Rewrite every line of the items below as a numbered list, omitting the blank lines and leaving out the pictures.

--- Input ---

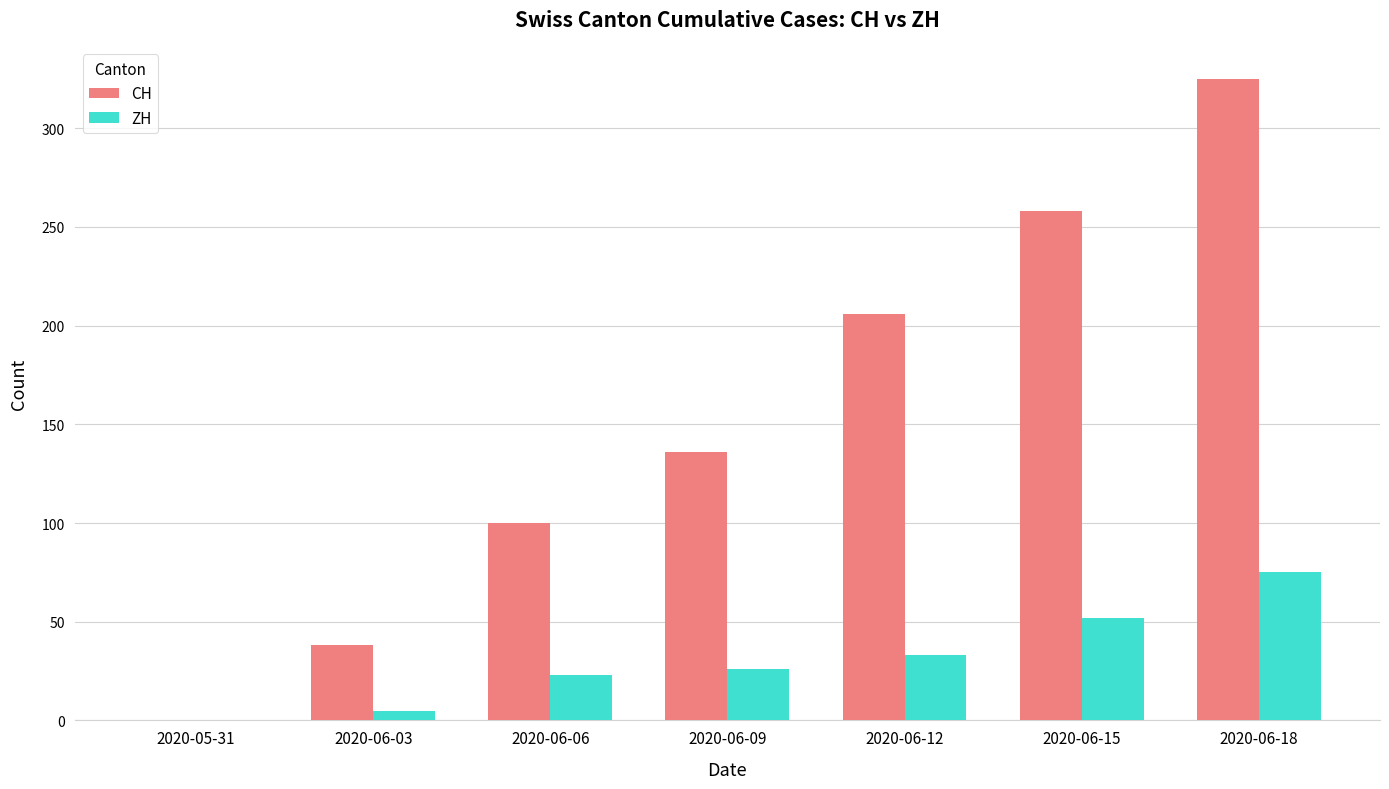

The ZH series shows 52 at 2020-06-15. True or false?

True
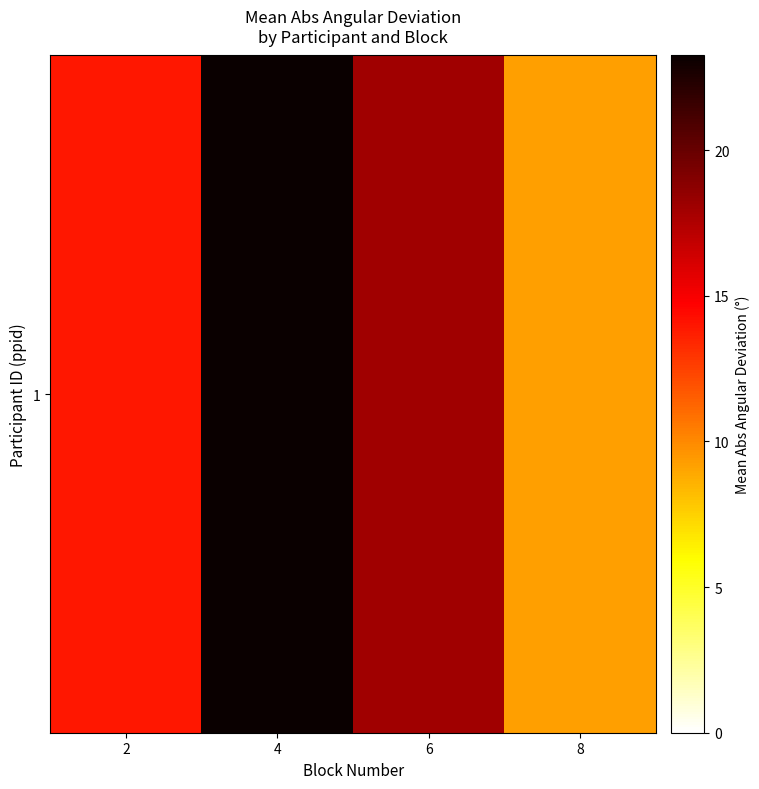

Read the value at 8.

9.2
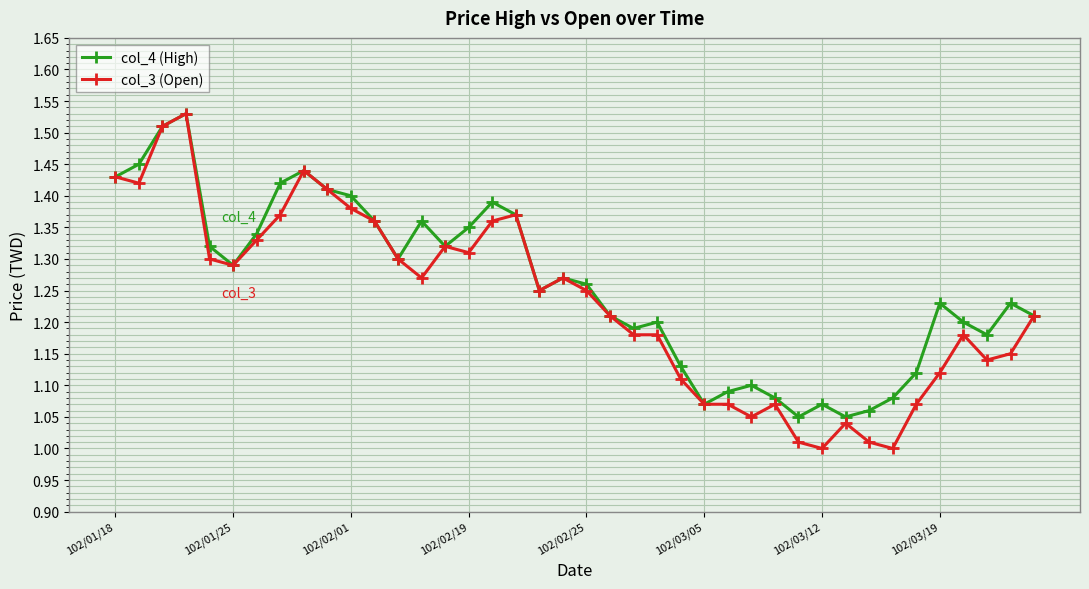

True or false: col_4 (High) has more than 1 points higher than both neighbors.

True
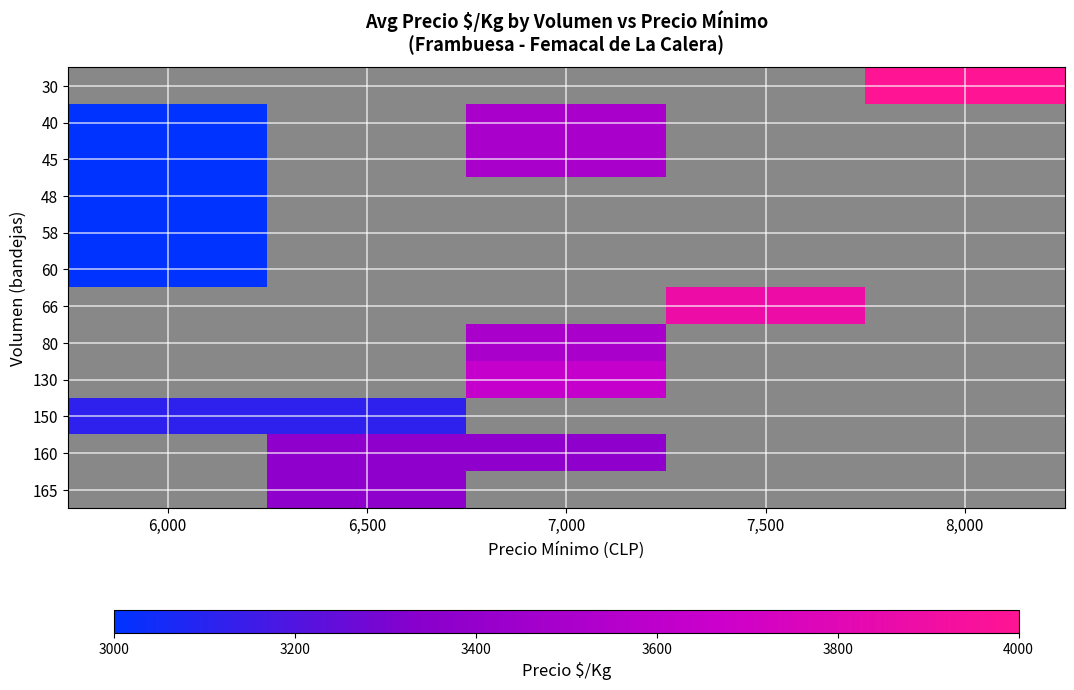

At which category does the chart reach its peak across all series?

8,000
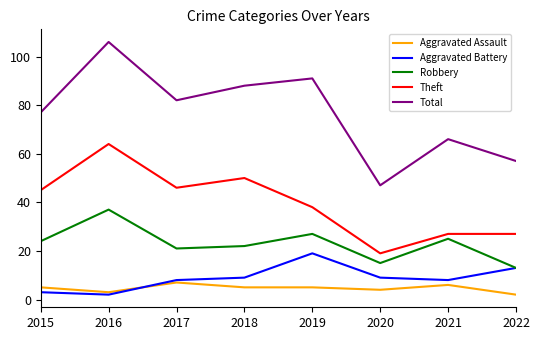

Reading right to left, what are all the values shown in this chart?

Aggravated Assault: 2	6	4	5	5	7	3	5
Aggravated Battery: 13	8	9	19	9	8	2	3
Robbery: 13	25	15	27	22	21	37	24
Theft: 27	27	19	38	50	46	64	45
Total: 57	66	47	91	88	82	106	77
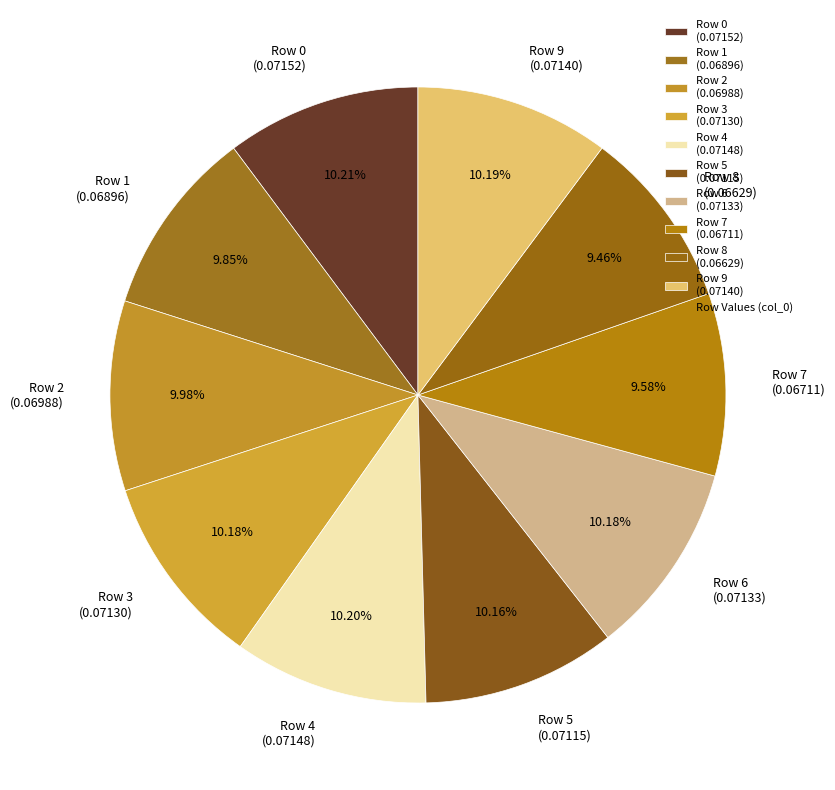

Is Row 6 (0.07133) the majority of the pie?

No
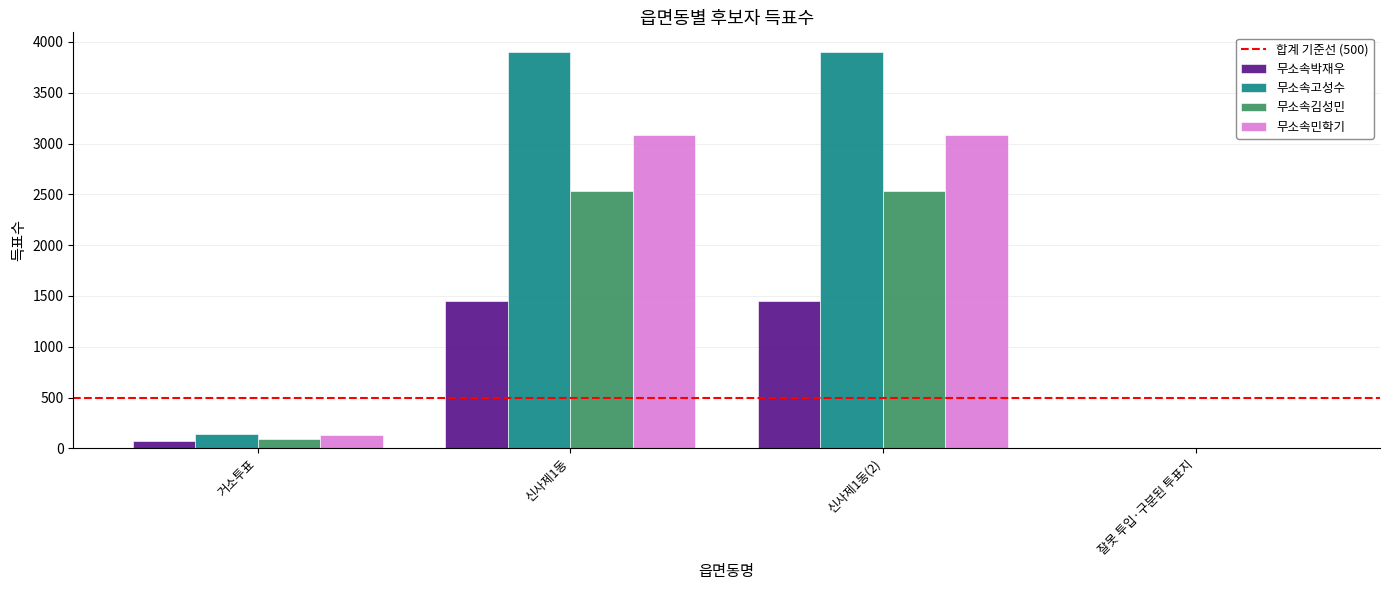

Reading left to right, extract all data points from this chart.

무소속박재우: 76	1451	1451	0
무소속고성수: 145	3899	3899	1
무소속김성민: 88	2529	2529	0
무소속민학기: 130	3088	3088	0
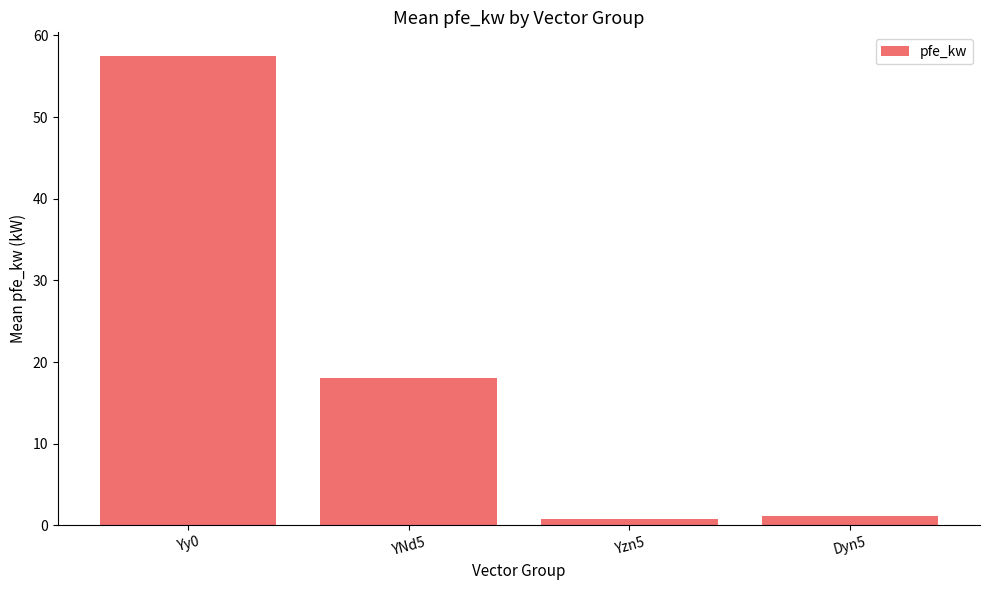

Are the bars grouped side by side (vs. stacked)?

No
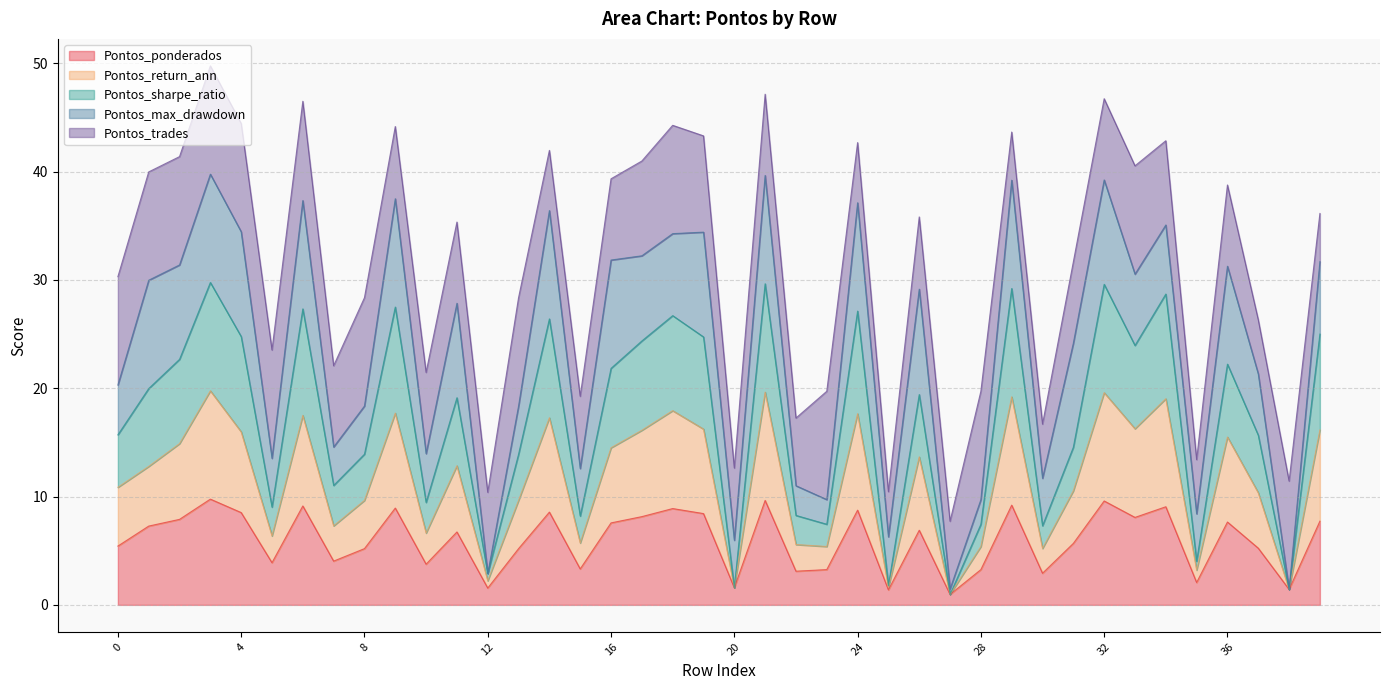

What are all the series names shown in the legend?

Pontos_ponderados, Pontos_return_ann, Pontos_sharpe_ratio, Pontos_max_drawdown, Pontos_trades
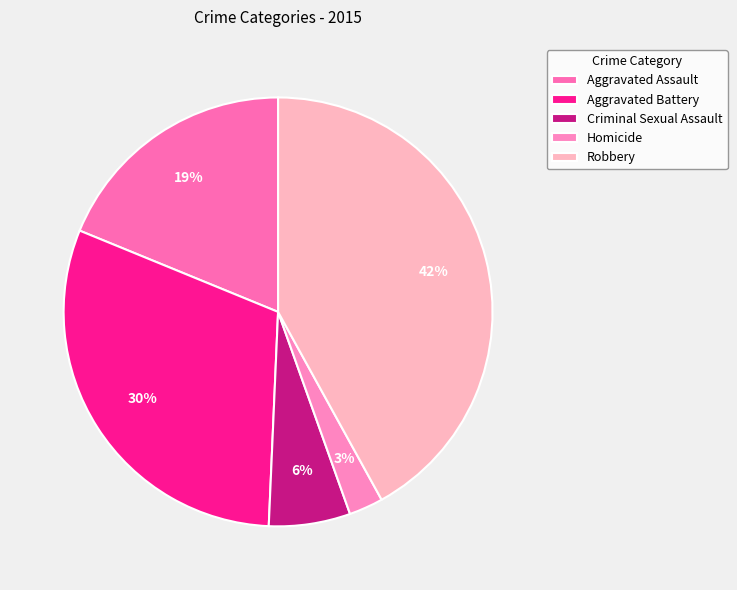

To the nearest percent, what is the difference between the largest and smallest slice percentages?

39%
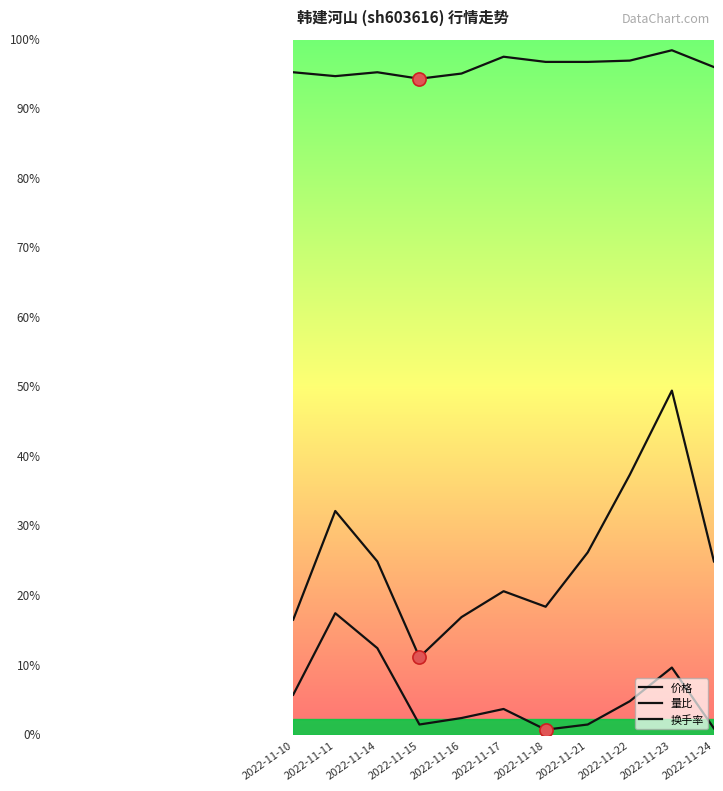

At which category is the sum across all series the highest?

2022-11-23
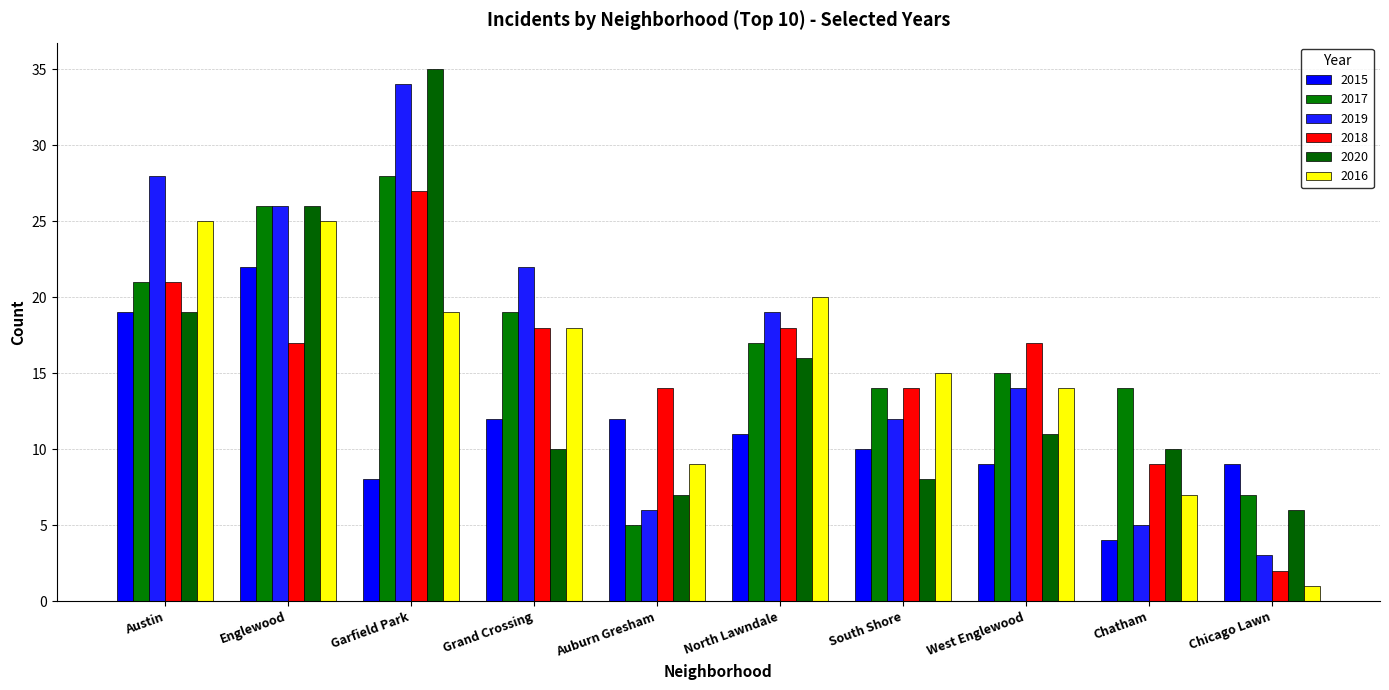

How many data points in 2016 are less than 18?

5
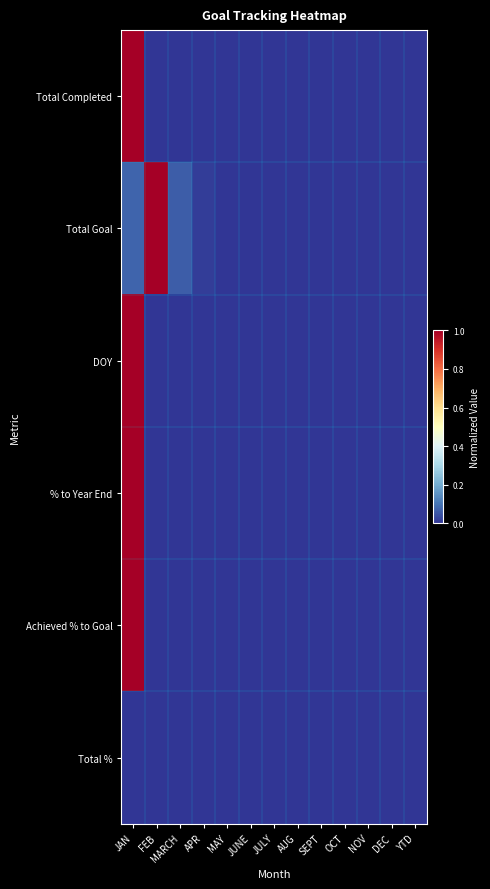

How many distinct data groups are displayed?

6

---

Answer to this problem:
1. The ZH series shows 52 at 2020-06-15. True or false?
2. True
3. Read the value at 8.
4. 9.2
5. True or false: col_4 (High) has more than 1 points higher than both neighbors.
6. True
7. At which category does the chart reach its peak across all series?
8. 8,000
9. Reading right to left, what are all the values shown in this chart?
10. Aggravated Assault: 2	6	4	5	5	7	3	5
11. Aggravated Battery: 13	8	9	19	9	8	2	3
12. Robbery: 13	25	15	27	22	21	37	24
13. Theft: 27	27	19	38	50	46	64	45
14. Total: 57	66	47	91	88	82	106	77
15. Is Row 6 (0.07133) the majority of the pie?
16. No
17. Reading left to right, extract all data points from this chart.
18. 무소속박재우: 76	1451	1451	0
19. 무소속고성수: 145	3899	3899	1
20. 무소속김성민: 88	2529	2529	0
21. 무소속민학기: 130	3088	3088	0
22. Are the bars grouped side by side (vs. stacked)?
23. No
24. What are all the series names shown in the legend?
25. Pontos_ponderados, Pontos_return_ann, Pontos_sharpe_ratio, Pontos_max_drawdown, Pontos_trades
26. To the nearest percent, what is the difference between the largest and smallest slice percentages?
27. 39%
28. At which category is the sum across all series the highest?
29. 2022-11-23
30. How many data points in 2016 are less than 18?
31. 5
32. How many distinct data groups are displayed?
33. 6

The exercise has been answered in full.